↓↓↓
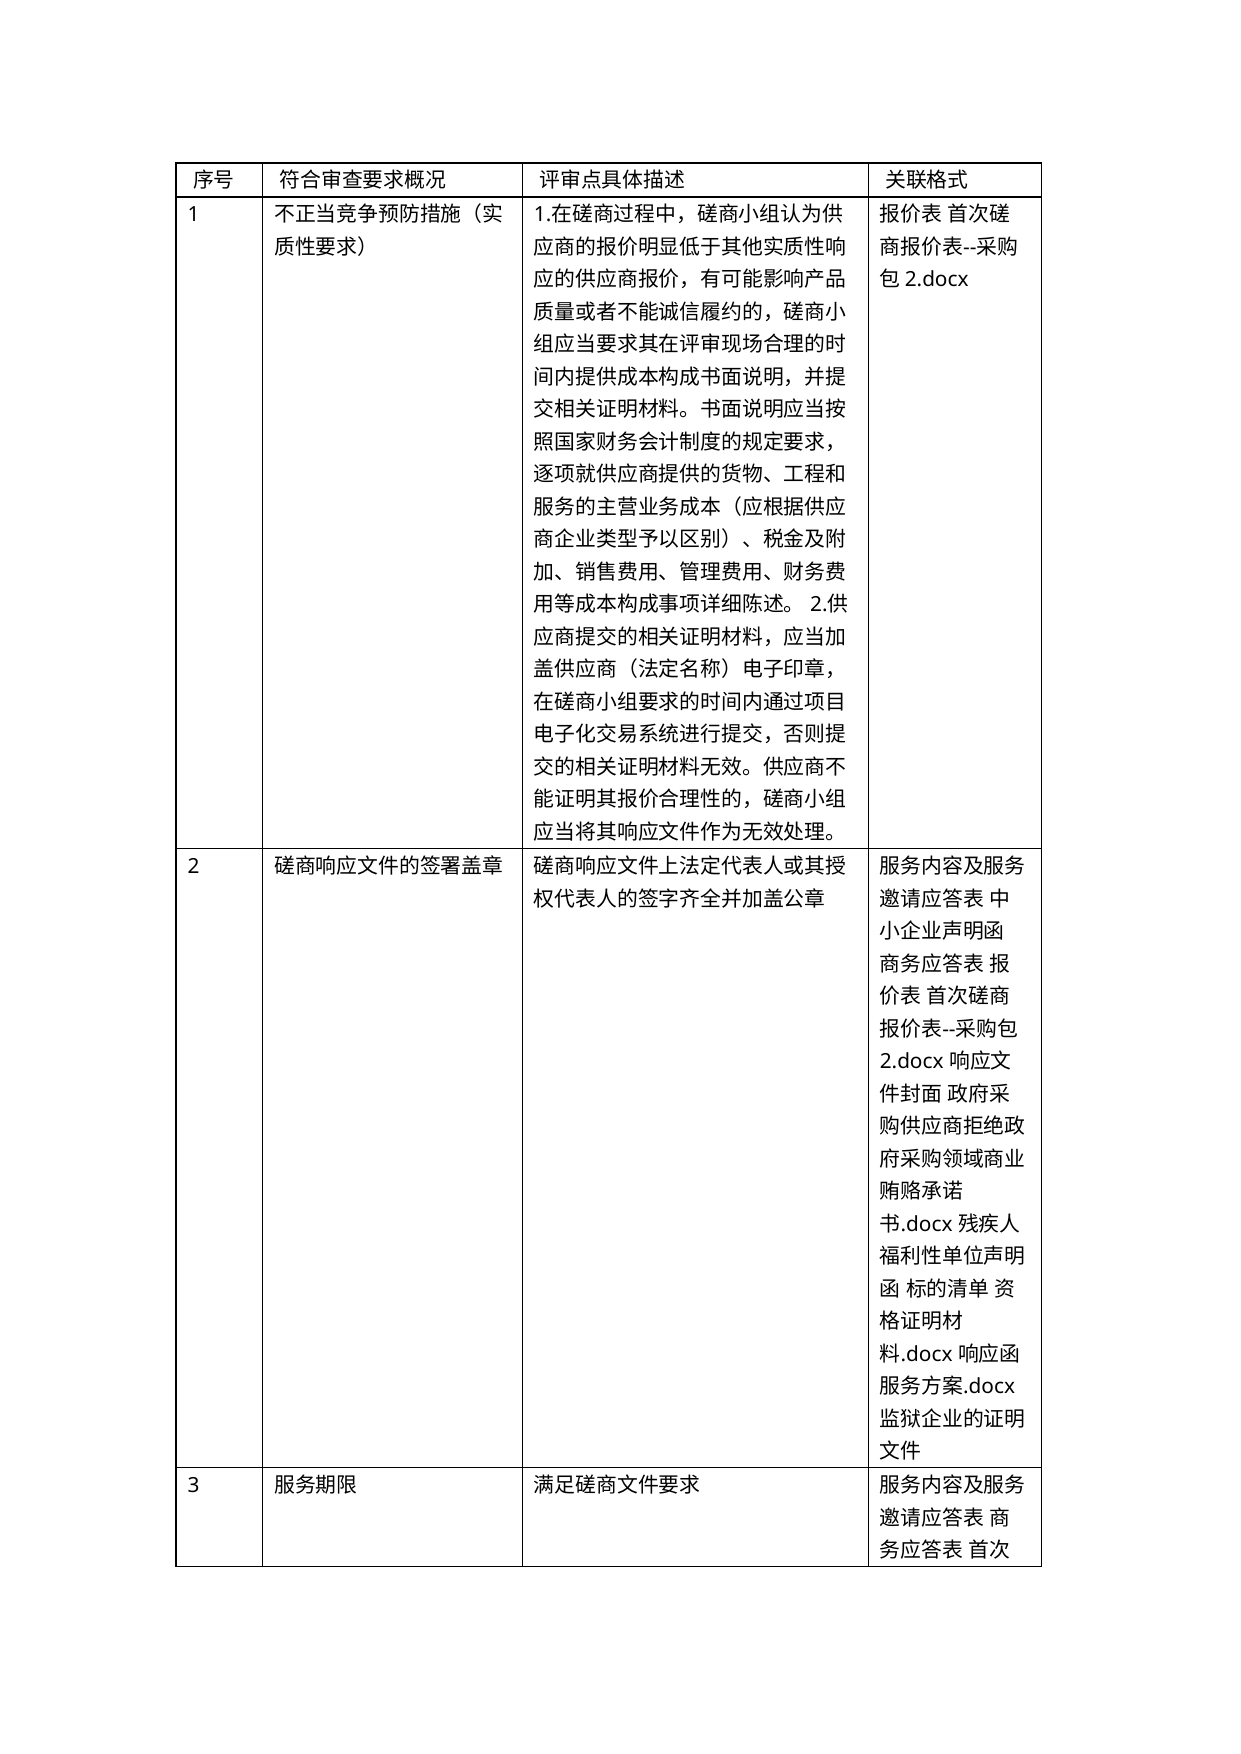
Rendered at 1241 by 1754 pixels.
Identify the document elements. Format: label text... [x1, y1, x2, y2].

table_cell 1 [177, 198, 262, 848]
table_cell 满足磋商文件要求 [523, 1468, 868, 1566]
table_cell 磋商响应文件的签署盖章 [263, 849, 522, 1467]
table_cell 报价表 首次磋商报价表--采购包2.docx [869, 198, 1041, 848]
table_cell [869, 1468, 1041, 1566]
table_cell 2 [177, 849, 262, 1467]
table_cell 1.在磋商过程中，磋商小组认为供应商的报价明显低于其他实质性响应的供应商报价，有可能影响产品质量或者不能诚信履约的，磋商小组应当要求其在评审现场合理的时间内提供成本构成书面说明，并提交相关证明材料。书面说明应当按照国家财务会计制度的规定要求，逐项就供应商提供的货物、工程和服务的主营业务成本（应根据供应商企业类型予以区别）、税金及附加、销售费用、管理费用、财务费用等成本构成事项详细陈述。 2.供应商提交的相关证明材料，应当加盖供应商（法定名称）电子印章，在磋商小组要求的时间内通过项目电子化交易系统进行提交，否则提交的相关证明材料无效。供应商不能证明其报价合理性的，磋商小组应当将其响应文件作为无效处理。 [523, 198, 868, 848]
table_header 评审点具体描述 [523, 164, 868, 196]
↑↑↑
▶ _WRITTEN TASK_
Your answer must be the records exactly as they stand, with no pictures in it.

▶ _RESULT_
Rendered at 1241 by 1754 pixels.
Identify the document elements. Format: label text... [x1, y1, x2, y2].

table_cell 1 [177, 198, 262, 848]
table_cell 满足磋商文件要求 [523, 1468, 868, 1566]
table_cell 磋商响应文件的签署盖章 [263, 849, 522, 1467]
table_cell 报价表 首次磋商报价表--采购包2.docx [869, 198, 1041, 848]
table_cell [869, 1468, 1041, 1566]
table_cell 2 [177, 849, 262, 1467]
table_cell 1.在磋商过程中，磋商小组认为供应商的报价明显低于其他实质性响应的供应商报价，有可能影响产品质量或者不能诚信履约的，磋商小组应当要求其在评审现场合理的时间内提供成本构成书面说明，并提交相关证明材料。书面说明应当按照国家财务会计制度的规定要求，逐项就供应商提供的货物、工程和服务的主营业务成本（应根据供应商企业类型予以区别）、税金及附加、销售费用、管理费用、财务费用等成本构成事项详细陈述。 2.供应商提交的相关证明材料，应当加盖供应商（法定名称）电子印章，在磋商小组要求的时间内通过项目电子化交易系统进行提交，否则提交的相关证明材料无效。供应商不能证明其报价合理性的，磋商小组应当将其响应文件作为无效处理。 [523, 198, 868, 848]
table_header 评审点具体描述 [523, 164, 868, 196]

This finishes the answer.